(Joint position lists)
┌──

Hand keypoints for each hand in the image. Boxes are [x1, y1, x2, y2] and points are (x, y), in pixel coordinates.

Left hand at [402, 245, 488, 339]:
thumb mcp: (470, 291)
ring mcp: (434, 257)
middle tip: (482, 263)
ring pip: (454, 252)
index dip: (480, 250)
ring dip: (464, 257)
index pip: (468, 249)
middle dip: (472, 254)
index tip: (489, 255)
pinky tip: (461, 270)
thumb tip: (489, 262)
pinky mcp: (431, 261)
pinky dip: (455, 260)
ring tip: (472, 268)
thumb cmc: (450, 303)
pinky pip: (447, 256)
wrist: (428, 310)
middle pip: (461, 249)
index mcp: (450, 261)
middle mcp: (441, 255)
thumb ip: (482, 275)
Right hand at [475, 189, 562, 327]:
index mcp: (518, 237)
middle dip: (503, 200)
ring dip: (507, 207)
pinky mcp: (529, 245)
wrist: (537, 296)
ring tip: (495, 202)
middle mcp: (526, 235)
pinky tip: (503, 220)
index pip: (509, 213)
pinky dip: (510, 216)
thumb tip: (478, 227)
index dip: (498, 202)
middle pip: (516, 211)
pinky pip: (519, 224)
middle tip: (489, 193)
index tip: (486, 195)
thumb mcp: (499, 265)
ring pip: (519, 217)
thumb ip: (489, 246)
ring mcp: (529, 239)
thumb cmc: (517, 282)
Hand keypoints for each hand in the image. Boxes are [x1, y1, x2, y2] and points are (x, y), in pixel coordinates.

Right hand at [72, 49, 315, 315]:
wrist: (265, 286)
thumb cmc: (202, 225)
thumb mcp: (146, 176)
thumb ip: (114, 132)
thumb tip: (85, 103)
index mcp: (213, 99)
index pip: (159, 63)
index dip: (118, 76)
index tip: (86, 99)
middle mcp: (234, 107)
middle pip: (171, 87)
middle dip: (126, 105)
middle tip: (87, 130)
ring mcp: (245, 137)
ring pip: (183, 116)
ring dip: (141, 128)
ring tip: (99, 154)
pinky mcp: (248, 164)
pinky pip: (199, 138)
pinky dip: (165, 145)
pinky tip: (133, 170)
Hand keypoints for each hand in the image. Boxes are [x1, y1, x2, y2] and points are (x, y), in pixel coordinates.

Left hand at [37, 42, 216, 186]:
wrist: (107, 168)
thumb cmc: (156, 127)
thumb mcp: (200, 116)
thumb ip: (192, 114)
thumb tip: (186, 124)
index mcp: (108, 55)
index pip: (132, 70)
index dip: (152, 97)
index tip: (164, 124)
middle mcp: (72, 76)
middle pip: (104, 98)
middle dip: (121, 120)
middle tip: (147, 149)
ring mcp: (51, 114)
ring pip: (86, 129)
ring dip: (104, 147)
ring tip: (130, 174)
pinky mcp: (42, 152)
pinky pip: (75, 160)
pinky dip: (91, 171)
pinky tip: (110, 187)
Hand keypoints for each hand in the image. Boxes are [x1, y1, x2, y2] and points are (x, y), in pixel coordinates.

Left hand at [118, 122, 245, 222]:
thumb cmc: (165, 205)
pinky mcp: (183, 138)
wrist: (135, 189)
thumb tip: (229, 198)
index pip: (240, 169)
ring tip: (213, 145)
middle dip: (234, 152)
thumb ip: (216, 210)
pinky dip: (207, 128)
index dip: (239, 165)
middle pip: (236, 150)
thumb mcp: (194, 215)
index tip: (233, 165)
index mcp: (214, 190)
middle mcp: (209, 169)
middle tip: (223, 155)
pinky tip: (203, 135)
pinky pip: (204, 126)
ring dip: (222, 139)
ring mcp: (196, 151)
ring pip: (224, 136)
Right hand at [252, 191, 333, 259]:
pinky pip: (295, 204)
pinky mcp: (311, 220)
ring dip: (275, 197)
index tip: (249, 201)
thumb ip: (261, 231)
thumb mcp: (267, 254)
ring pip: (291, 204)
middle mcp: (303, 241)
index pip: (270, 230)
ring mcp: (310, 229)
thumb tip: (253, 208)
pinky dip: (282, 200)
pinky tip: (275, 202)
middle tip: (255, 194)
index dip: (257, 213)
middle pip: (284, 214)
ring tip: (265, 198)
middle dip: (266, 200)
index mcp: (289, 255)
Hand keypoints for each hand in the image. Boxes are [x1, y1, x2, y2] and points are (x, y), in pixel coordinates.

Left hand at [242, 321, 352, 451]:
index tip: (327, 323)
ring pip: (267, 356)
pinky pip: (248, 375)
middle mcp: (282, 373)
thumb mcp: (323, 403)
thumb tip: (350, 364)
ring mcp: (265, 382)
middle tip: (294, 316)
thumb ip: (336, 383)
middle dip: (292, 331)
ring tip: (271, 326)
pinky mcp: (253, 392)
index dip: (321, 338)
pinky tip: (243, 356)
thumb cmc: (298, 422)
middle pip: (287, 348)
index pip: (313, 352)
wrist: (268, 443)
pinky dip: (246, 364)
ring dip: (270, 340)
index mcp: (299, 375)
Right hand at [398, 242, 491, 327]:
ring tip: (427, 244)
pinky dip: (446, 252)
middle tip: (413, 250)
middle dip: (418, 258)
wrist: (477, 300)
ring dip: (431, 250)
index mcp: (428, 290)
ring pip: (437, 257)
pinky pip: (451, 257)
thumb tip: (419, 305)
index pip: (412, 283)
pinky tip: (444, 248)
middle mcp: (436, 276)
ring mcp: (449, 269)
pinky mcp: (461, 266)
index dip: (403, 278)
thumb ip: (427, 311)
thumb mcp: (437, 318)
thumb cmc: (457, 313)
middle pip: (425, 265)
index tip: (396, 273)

└──

▶ [Problem statement] Gather all lines from the records above in which "Left" appears.

▶ [Written answer]
Left hand at [402, 245, 488, 339]:
Left hand at [37, 42, 216, 186]:
Left hand at [118, 122, 245, 222]:
Left hand at [242, 321, 352, 451]:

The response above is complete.